Salvini ha detto di essere d’accordo sul mantenimento di questa regola, FI è più scettica.

Per il partito di Berlusconi l’indicazione del premier non dovrebbe essere data ora: il timore è che una campagna incentrata su una corsa di `Meloni premier´ possa far perdere a FI consensi tra quell’elettorato moderato messo a dura prova anche dallo strappo su Draghi. Ma domani potrebbe comunque arrivare l’apertura alla possibilità che ogni forza politica della coalizione possa indicare il proprio candidato premier. E così la Lega punterebbe su Salvini, Fdi sulla Meloni e Forza Italia su Tajani. «Sarebbe una mediazione per agganciare il voto moderato», la tesi in FI. C’è intanto fibrillazione nel partito azzurro, perché in molti hanno il timore di non essere più ricandidati. E si moltiplicano gli abbandoni. Dopo Mariastella Gelmini e Renato Brunetta, ieri anche Mara Carfagna ha detto `addio´ agli azzurri e nei prossimi giorni potrebbero seguire altri parlamentari. L’altro nodo da sciogliere riguarda la spartizione dei collegi ma la questione potrebbe essere affrontata in un secondo momento.

FdI chiede il 50% dei collegi uninominali o comunque una ripartizione proporzionale ai sondaggi sui consensi dei partiti.

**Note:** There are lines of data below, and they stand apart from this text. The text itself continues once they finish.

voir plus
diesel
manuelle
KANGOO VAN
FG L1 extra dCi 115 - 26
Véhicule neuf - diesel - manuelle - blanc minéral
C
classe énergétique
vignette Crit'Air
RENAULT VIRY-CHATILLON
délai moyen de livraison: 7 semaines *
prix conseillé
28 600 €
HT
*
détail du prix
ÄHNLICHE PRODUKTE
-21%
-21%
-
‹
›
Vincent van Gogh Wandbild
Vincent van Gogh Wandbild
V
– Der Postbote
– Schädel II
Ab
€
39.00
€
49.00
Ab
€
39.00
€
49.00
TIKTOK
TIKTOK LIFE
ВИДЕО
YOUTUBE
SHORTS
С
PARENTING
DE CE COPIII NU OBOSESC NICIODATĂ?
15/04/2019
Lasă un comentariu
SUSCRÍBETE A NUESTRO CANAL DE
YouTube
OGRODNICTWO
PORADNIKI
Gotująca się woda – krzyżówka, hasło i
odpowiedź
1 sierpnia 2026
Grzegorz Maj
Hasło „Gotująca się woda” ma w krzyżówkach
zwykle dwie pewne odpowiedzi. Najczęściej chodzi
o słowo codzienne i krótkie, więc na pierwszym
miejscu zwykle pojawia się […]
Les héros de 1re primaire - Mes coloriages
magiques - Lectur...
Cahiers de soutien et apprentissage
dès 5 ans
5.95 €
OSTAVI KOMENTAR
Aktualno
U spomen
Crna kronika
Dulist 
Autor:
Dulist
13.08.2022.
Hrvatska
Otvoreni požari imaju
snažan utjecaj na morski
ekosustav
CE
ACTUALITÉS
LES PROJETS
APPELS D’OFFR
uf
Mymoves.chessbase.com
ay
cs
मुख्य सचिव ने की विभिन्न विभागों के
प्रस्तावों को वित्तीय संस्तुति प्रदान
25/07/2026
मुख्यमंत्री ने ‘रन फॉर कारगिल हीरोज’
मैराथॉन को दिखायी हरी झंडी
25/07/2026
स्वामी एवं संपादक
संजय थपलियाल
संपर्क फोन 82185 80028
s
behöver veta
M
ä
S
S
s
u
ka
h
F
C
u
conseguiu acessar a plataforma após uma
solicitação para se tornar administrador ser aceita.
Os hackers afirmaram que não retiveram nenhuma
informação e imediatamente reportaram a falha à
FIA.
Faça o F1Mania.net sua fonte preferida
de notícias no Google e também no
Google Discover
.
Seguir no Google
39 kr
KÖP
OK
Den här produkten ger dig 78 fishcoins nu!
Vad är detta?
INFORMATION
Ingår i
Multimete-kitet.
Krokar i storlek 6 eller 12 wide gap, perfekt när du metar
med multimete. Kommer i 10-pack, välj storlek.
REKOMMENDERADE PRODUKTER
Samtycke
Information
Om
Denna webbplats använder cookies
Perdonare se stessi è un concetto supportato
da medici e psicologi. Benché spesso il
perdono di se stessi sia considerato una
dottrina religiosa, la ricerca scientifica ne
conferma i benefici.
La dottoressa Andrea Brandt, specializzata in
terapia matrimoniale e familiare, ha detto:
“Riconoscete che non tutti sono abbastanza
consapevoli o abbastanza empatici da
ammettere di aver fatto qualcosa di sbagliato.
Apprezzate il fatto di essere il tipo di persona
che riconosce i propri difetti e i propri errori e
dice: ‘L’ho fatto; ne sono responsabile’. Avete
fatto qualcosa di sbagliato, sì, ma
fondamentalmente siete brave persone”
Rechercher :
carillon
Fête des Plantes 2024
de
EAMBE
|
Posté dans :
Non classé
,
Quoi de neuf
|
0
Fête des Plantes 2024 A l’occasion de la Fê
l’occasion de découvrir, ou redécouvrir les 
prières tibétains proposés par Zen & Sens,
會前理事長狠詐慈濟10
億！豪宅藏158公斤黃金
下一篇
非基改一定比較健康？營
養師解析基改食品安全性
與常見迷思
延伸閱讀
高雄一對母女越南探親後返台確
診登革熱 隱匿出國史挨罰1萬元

Lega e FI chiedono che sia fatta una media tra i sondaggi e il dato storico di ogni partito. Il partito di Meloni potrebbe però ammorbidirsi e fare qualche gesto di generosità, per esempio rinunciando a qualche collegio a favore dei centristi (finora `presi in carico´ da FI). Per quanto riguarda i programmi ogni forza politica presenterà il proprio in campagna elettorale ma l’obiettivo è arrivare ad un documento comune. Infine, oltre al patto anti-inciucio chiesto da FdI agli alleati, l’ultimo tema spinoso riguarda le regionali. Meloni probabilmente chiederà che sul tavolo del negoziato sia messo anche l’ok degli alleati alla ricandidatura di Nello Musumeci alla presidenza della Regione Siciliana. E, se Lega e FI confermassero il `no´, potrebbe mettere in discussione la corsa del leghista Attilio Fontana in Lombardia a primavera del 2023. Il cammino di Fontana potrebbe essere reso più accidentato anche dalla sua vice Letizia Moratti che ha confermato l’intenzione di candidarsi a Palazzo Lombardia. Ma il tema delle Regionali, sottolineano fonti parlamentari di FI e della Lega non è sul tavolo per il momento. In ogni caso sia in FI che nel partito di via Bellerio c’è il convincimento che Fdi non voglia rompere. «La Meloni si autoisolerebbe», il `refrain´. Resta un clima di sospetto tra gli alleati ma il convincimento è che occorrerà trovare un accordo e che – ripetono soprattutto nel centrodestra di governo – da soli non si vince. E questa volta – il `refrain´ – abbiamo l’occasiobe per avere una maggioranza salda sia alla Camera che al Senato.